(The records)

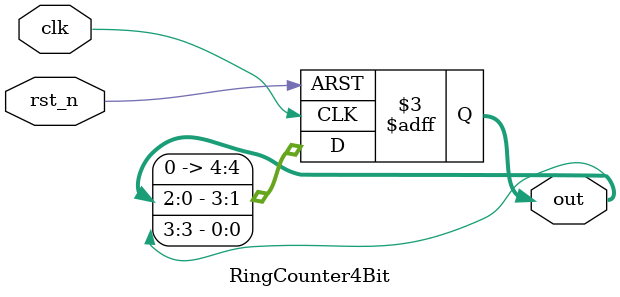
<source format=sv>
module RingCounter4Bit(input rst_n, clk,
                       output reg [4:0] out);

    always @(posedge clk, negedge rst_n) begin
        if (~rst_n) 
            out <= 4'b0001;
        else
            out <= {out[2:0], out[3]};
    end

endmodule
</source>
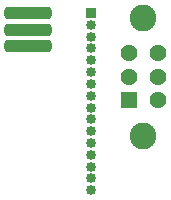
<source format=gbr>
%TF.GenerationSoftware,KiCad,Pcbnew,7.0.5-0*%
%TF.CreationDate,2023-06-18T22:27:15-04:00*%
%TF.ProjectId,esp_connectors,6573705f-636f-46e6-9e65-63746f72732e,rev?*%
%TF.SameCoordinates,Original*%
%TF.FileFunction,Soldermask,Bot*%
%TF.FilePolarity,Negative*%
%FSLAX46Y46*%
G04 Gerber Fmt 4.6, Leading zero omitted, Abs format (unit mm)*
G04 Created by KiCad (PCBNEW 7.0.5-0) date 2023-06-18 22:27:15*
%MOMM*%
%LPD*%
G01*
G04 APERTURE LIST*
G04 Aperture macros list*
%AMRoundRect*
0 Rectangle with rounded corners*
0 $1 Rounding radius*
0 $2 $3 $4 $5 $6 $7 $8 $9 X,Y pos of 4 corners*
0 Add a 4 corners polygon primitive as box body*
4,1,4,$2,$3,$4,$5,$6,$7,$8,$9,$2,$3,0*
0 Add four circle primitives for the rounded corners*
1,1,$1+$1,$2,$3*
1,1,$1+$1,$4,$5*
1,1,$1+$1,$6,$7*
1,1,$1+$1,$8,$9*
0 Add four rect primitives between the rounded corners*
20,1,$1+$1,$2,$3,$4,$5,0*
20,1,$1+$1,$4,$5,$6,$7,0*
20,1,$1+$1,$6,$7,$8,$9,0*
20,1,$1+$1,$8,$9,$2,$3,0*%
G04 Aperture macros list end*
%ADD10RoundRect,0.250000X-1.750000X0.250000X-1.750000X-0.250000X1.750000X-0.250000X1.750000X0.250000X0*%
%ADD11R,0.850000X0.850000*%
%ADD12O,0.850000X0.850000*%
%ADD13R,1.438000X1.438000*%
%ADD14C,1.438000*%
%ADD15C,2.265000*%
G04 APERTURE END LIST*
D10*
%TO.C,Gn*%
X154600000Y-82600000D03*
%TD*%
D11*
%TO.C,J1*%
X160000000Y-81200000D03*
D12*
X160000000Y-82200000D03*
X160000000Y-83200000D03*
X160000000Y-84200000D03*
X160000000Y-85200000D03*
X160000000Y-86200000D03*
X160000000Y-87200000D03*
X160000000Y-88200000D03*
X160000000Y-89200000D03*
X160000000Y-90200000D03*
X160000000Y-91200000D03*
X160000000Y-92200000D03*
X160000000Y-93200000D03*
X160000000Y-94200000D03*
X160000000Y-95200000D03*
X160000000Y-96200000D03*
%TD*%
D10*
%TO.C,Sg*%
X154600000Y-84000000D03*
%TD*%
%TO.C,Vc*%
X154600000Y-81200000D03*
%TD*%
D13*
%TO.C,S1*%
X163150000Y-88600000D03*
D14*
X163150000Y-86600000D03*
X163150000Y-84600000D03*
X165650000Y-88600000D03*
X165650000Y-86600000D03*
X165650000Y-84600000D03*
D15*
X164400000Y-91600000D03*
X164400000Y-81600000D03*
%TD*%
M02*

</source>
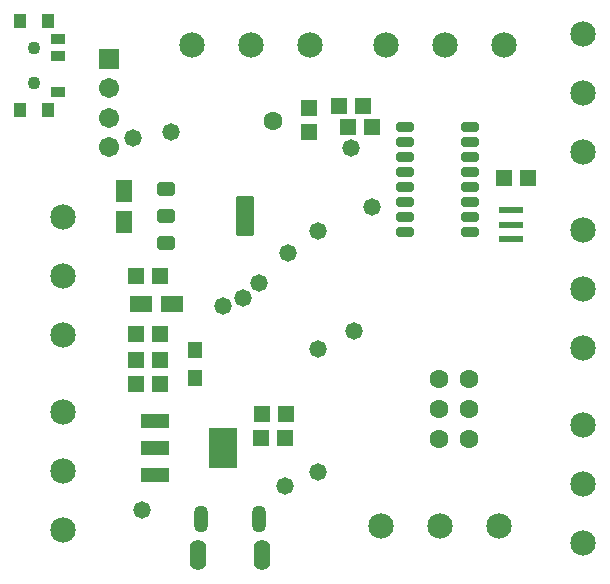
<source format=gbs>
G04*
G04 #@! TF.GenerationSoftware,Altium Limited,Altium Designer,23.3.1 (30)*
G04*
G04 Layer_Color=16711935*
%FSLAX25Y25*%
%MOIN*%
G70*
G04*
G04 #@! TF.SameCoordinates,C0566122-47CB-4EAD-8267-09603FDD0119*
G04*
G04*
G04 #@! TF.FilePolarity,Negative*
G04*
G01*
G75*
%ADD17R,0.05288X0.05800*%
%ADD19R,0.08280X0.02375*%
%ADD20R,0.05800X0.05288*%
%ADD30C,0.04343*%
%ADD31C,0.06737*%
%ADD32R,0.06737X0.06737*%
%ADD33C,0.08477*%
%ADD34C,0.06312*%
%ADD35O,0.05524X0.10249*%
%ADD36C,0.05800*%
%ADD73R,0.05131X0.03556*%
%ADD74R,0.03950X0.04737*%
%ADD75R,0.09265X0.13595*%
%ADD76R,0.09265X0.04540*%
%ADD77R,0.05118X0.05709*%
G04:AMPARAMS|DCode=78|XSize=44.61mil|YSize=59.58mil|CornerRadius=6.75mil|HoleSize=0mil|Usage=FLASHONLY|Rotation=90.000|XOffset=0mil|YOffset=0mil|HoleType=Round|Shape=RoundedRectangle|*
%AMROUNDEDRECTD78*
21,1,0.04461,0.04608,0,0,90.0*
21,1,0.03112,0.05958,0,0,90.0*
1,1,0.01349,0.02304,0.01556*
1,1,0.01349,0.02304,-0.01556*
1,1,0.01349,-0.02304,-0.01556*
1,1,0.01349,-0.02304,0.01556*
%
%ADD78ROUNDEDRECTD78*%
G04:AMPARAMS|DCode=79|XSize=135.56mil|YSize=59.58mil|CornerRadius=7.87mil|HoleSize=0mil|Usage=FLASHONLY|Rotation=90.000|XOffset=0mil|YOffset=0mil|HoleType=Round|Shape=RoundedRectangle|*
%AMROUNDEDRECTD79*
21,1,0.13556,0.04384,0,0,90.0*
21,1,0.11982,0.05958,0,0,90.0*
1,1,0.01574,0.02192,0.05991*
1,1,0.01574,0.02192,-0.05991*
1,1,0.01574,-0.02192,-0.05991*
1,1,0.01574,-0.02192,0.05991*
%
%ADD79ROUNDEDRECTD79*%
G04:AMPARAMS|DCode=80|XSize=59.58mil|YSize=32.41mil|CornerRadius=7.05mil|HoleSize=0mil|Usage=FLASHONLY|Rotation=180.000|XOffset=0mil|YOffset=0mil|HoleType=Round|Shape=RoundedRectangle|*
%AMROUNDEDRECTD80*
21,1,0.05958,0.01831,0,0,180.0*
21,1,0.04547,0.03241,0,0,180.0*
1,1,0.01410,-0.02274,0.00915*
1,1,0.01410,0.02274,0.00915*
1,1,0.01410,0.02274,-0.00915*
1,1,0.01410,-0.02274,-0.00915*
%
%ADD80ROUNDEDRECTD80*%
%ADD81O,0.04934X0.09068*%
%ADD82R,0.07650X0.05642*%
%ADD83R,0.05642X0.07650*%
D17*
X218000Y180000D02*
D03*
X225992D02*
D03*
Y188000D02*
D03*
X218000D02*
D03*
X288504Y265500D02*
D03*
X296496D02*
D03*
X259504Y162000D02*
D03*
X267496D02*
D03*
X259939Y170000D02*
D03*
X267931D02*
D03*
X293492Y272500D02*
D03*
X285500D02*
D03*
X348492Y248500D02*
D03*
X340500D02*
D03*
X226000Y216000D02*
D03*
X218008D02*
D03*
X218000Y196500D02*
D03*
X225992D02*
D03*
D19*
X343000Y233000D02*
D03*
Y237724D02*
D03*
Y228276D02*
D03*
D20*
X275626Y271996D02*
D03*
Y264004D02*
D03*
D30*
X183929Y280236D02*
D03*
Y292047D02*
D03*
D31*
X208933Y258736D02*
D03*
Y268579D02*
D03*
Y278421D02*
D03*
D32*
Y288264D02*
D03*
D33*
X299500Y132500D02*
D03*
X319185D02*
D03*
X338870D02*
D03*
X367000Y126815D02*
D03*
Y146500D02*
D03*
Y166185D02*
D03*
Y191815D02*
D03*
Y211500D02*
D03*
Y231185D02*
D03*
Y257315D02*
D03*
Y277000D02*
D03*
Y296685D02*
D03*
X340685Y293000D02*
D03*
X321000D02*
D03*
X301315D02*
D03*
X276000D02*
D03*
X256315D02*
D03*
X236630D02*
D03*
X193500Y235685D02*
D03*
Y216000D02*
D03*
Y196315D02*
D03*
Y170500D02*
D03*
Y150815D02*
D03*
Y131130D02*
D03*
D34*
X263500Y267500D02*
D03*
X319000Y161500D02*
D03*
X329000D02*
D03*
Y171500D02*
D03*
X319000D02*
D03*
X329000Y181500D02*
D03*
X319000D02*
D03*
D35*
X259939Y122984D02*
D03*
X238482D02*
D03*
D36*
X247000Y206000D02*
D03*
X253500Y208500D02*
D03*
X289500Y258500D02*
D03*
X217000Y262000D02*
D03*
X229500Y264000D02*
D03*
X259000Y213500D02*
D03*
X220000Y138000D02*
D03*
X278500Y191500D02*
D03*
X290500Y197500D02*
D03*
X268500Y223500D02*
D03*
X296500Y239000D02*
D03*
X278500Y231000D02*
D03*
Y150500D02*
D03*
X267500Y146000D02*
D03*
D73*
X192000Y277284D02*
D03*
Y289094D02*
D03*
Y295000D02*
D03*
D74*
X188457Y271378D02*
D03*
X179402D02*
D03*
X188457Y300905D02*
D03*
X179402D02*
D03*
D75*
X247000Y158500D02*
D03*
D76*
X224165Y167555D02*
D03*
Y158500D02*
D03*
Y149445D02*
D03*
D77*
X237500Y181874D02*
D03*
Y191126D02*
D03*
D78*
X228000Y227000D02*
D03*
Y236016D02*
D03*
Y245032D02*
D03*
D79*
X254338Y236016D02*
D03*
D80*
X307673Y265500D02*
D03*
Y260500D02*
D03*
X329327Y230500D02*
D03*
X307673Y235500D02*
D03*
X329327D02*
D03*
Y245500D02*
D03*
X307673Y230500D02*
D03*
X329327Y240500D02*
D03*
X307673D02*
D03*
Y245500D02*
D03*
Y255500D02*
D03*
X329327Y250500D02*
D03*
Y255500D02*
D03*
Y265500D02*
D03*
X307673Y250500D02*
D03*
X329327Y260500D02*
D03*
D81*
X258758Y134913D02*
D03*
X239663D02*
D03*
D82*
X219449Y206500D02*
D03*
X230000D02*
D03*
D83*
X214000Y244276D02*
D03*
Y233724D02*
D03*
M02*

</source>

(End The records)

Extract every line above that contains the word "FLASHONLY".

G04:AMPARAMS|DCode=78|XSize=44.61mil|YSize=59.58mil|CornerRadius=6.75mil|HoleSize=0mil|Usage=FLASHONLY|Rotation=90.000|XOffset=0mil|YOffset=0mil|HoleType=Round|Shape=RoundedRectangle|*
G04:AMPARAMS|DCode=79|XSize=135.56mil|YSize=59.58mil|CornerRadius=7.87mil|HoleSize=0mil|Usage=FLASHONLY|Rotation=90.000|XOffset=0mil|YOffset=0mil|HoleType=Round|Shape=RoundedRectangle|*
G04:AMPARAMS|DCode=80|XSize=59.58mil|YSize=32.41mil|CornerRadius=7.05mil|HoleSize=0mil|Usage=FLASHONLY|Rotation=180.000|XOffset=0mil|YOffset=0mil|HoleType=Round|Shape=RoundedRectangle|*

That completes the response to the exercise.